Shapewear
November 21, 2013
In my last post, I ranted about why working out is annoying to me, and touched a little on why I don’t do it regularly. That post started with me talking about shapewear and how I bought some this year for the first time in my life. The reason for that purchase was that I needed shapewear for the first time in my life this year. See, I’ve gained some weight in the past couple of years. The combination of a job where I work long hours and don’t eat as well as I could, sitting at a desk most of the day, plus having a dog who has been restricted to crate rest for months, plus just generally not taking great care of myself in light of death and tragedy and difficulty has led to a less active lifestyle, more stress, and weight gain. While I have never been an avid exerciser, I have always been active – walking the dog several miles every day, hiking, biking around town. I am not the embodiment of Obese Lazy America, I just struggle to get behind hardcore working out. I am striving to untangle all the psychological complexity of that so I can get behind working out, at least to a healthy degree. Maybe with the turn of the new year. Maybe.
+-------+
__Exercises__.
[1] According to the shapewear post, what led to the writer's weight gain over the past couple of years? Answer in one to three sentences.
[2] From the rows, copy the stretch from the line containing "Rendered at 1500 by 1125 pixels." through the line containing "picture [1125, 502, 1651, 1088]".
The rows below this note come from a different source than the shapewear post.
+-------+
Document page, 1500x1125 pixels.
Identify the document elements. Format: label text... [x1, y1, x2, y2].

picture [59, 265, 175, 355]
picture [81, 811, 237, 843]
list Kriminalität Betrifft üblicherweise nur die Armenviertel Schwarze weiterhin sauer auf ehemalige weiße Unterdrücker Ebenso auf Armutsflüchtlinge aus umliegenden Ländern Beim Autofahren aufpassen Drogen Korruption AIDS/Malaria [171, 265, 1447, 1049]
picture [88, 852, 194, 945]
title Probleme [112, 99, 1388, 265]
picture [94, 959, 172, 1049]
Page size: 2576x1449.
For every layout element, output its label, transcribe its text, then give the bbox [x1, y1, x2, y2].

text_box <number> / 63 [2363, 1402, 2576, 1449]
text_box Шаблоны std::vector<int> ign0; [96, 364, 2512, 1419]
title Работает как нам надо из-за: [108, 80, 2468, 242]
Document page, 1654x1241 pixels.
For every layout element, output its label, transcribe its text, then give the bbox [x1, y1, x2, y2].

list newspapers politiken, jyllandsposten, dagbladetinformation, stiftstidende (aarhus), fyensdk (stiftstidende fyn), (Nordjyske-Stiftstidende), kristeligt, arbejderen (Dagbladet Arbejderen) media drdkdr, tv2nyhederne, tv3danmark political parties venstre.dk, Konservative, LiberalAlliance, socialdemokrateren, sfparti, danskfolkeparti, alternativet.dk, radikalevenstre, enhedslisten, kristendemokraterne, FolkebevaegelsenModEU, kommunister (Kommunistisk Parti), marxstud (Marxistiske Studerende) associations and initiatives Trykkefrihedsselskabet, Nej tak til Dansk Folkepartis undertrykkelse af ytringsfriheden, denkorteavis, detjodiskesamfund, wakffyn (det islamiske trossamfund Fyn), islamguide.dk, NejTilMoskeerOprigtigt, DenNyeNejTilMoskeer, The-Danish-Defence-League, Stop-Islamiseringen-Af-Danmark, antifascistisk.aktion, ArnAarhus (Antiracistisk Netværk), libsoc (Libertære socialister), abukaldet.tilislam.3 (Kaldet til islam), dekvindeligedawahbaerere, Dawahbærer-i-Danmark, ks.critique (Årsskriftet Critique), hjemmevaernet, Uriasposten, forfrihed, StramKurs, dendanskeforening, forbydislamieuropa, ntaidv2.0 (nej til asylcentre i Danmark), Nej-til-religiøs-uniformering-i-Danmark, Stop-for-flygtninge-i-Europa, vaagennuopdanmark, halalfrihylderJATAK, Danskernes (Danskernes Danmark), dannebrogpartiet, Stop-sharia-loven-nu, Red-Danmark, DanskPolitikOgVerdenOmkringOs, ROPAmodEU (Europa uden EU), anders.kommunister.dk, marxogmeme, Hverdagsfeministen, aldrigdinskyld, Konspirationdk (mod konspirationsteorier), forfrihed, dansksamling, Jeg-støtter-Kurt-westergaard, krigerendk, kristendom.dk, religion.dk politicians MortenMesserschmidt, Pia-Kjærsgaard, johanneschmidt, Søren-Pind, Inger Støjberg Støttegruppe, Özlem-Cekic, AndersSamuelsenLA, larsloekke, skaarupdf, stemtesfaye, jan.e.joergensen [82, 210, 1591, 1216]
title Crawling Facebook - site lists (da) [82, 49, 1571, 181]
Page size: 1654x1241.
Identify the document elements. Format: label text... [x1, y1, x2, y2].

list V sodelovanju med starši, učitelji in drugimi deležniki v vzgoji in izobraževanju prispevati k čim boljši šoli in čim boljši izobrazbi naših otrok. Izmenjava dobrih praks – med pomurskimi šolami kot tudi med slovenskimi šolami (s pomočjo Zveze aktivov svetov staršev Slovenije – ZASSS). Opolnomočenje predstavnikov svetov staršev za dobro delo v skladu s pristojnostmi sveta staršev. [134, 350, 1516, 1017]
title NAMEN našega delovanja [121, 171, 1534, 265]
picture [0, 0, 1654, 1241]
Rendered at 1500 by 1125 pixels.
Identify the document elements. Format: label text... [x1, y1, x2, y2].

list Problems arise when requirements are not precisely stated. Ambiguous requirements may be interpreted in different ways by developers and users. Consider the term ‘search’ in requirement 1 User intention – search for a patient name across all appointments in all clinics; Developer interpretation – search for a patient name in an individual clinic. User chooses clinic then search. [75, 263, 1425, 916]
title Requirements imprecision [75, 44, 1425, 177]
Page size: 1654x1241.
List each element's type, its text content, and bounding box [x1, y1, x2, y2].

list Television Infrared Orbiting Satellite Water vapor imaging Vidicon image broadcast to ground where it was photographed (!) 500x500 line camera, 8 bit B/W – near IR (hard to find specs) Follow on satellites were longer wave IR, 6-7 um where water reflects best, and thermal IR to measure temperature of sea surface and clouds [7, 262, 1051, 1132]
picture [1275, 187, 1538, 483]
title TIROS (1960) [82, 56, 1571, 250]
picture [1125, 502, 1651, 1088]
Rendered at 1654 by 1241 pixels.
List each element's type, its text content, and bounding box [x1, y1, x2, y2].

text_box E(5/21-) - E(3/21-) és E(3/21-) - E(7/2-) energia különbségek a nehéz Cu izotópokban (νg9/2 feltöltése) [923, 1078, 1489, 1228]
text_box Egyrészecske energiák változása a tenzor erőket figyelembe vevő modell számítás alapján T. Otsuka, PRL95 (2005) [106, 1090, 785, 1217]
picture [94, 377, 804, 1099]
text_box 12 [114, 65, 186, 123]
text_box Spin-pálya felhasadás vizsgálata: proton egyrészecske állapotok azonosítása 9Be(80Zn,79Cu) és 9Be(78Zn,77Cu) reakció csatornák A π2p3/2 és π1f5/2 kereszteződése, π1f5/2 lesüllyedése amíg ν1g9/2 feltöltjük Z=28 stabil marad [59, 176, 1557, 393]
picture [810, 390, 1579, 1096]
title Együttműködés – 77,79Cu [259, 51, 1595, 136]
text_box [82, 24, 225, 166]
+-------+
__Solution list__.
[1] The writer points to a job with long hours, poor eating and mostly sitting at a desk, a dog restricted to crate rest for months, and not taking good care of themselves amid death, tragedy and difficulty. Together these caused a less active lifestyle, more stress and weight gain.

[2]
Rendered at 1500 by 1125 pixels.
Identify the document elements. Format: label text... [x1, y1, x2, y2].

list Problems arise when requirements are not precisely stated. Ambiguous requirements may be interpreted in different ways by developers and users. Consider the term ‘search’ in requirement 1 User intention – search for a patient name across all appointments in all clinics; Developer interpretation – search for a patient name in an individual clinic. User chooses clinic then search. [75, 263, 1425, 916]
title Requirements imprecision [75, 44, 1425, 177]
Page size: 1654x1241.
List each element's type, its text content, and bounding box [x1, y1, x2, y2].

list Television Infrared Orbiting Satellite Water vapor imaging Vidicon image broadcast to ground where it was photographed (!) 500x500 line camera, 8 bit B/W – near IR (hard to find specs) Follow on satellites were longer wave IR, 6-7 um where water reflects best, and thermal IR to measure temperature of sea surface and clouds [7, 262, 1051, 1132]
picture [1275, 187, 1538, 483]
title TIROS (1960) [82, 56, 1571, 250]
picture [1125, 502, 1651, 1088]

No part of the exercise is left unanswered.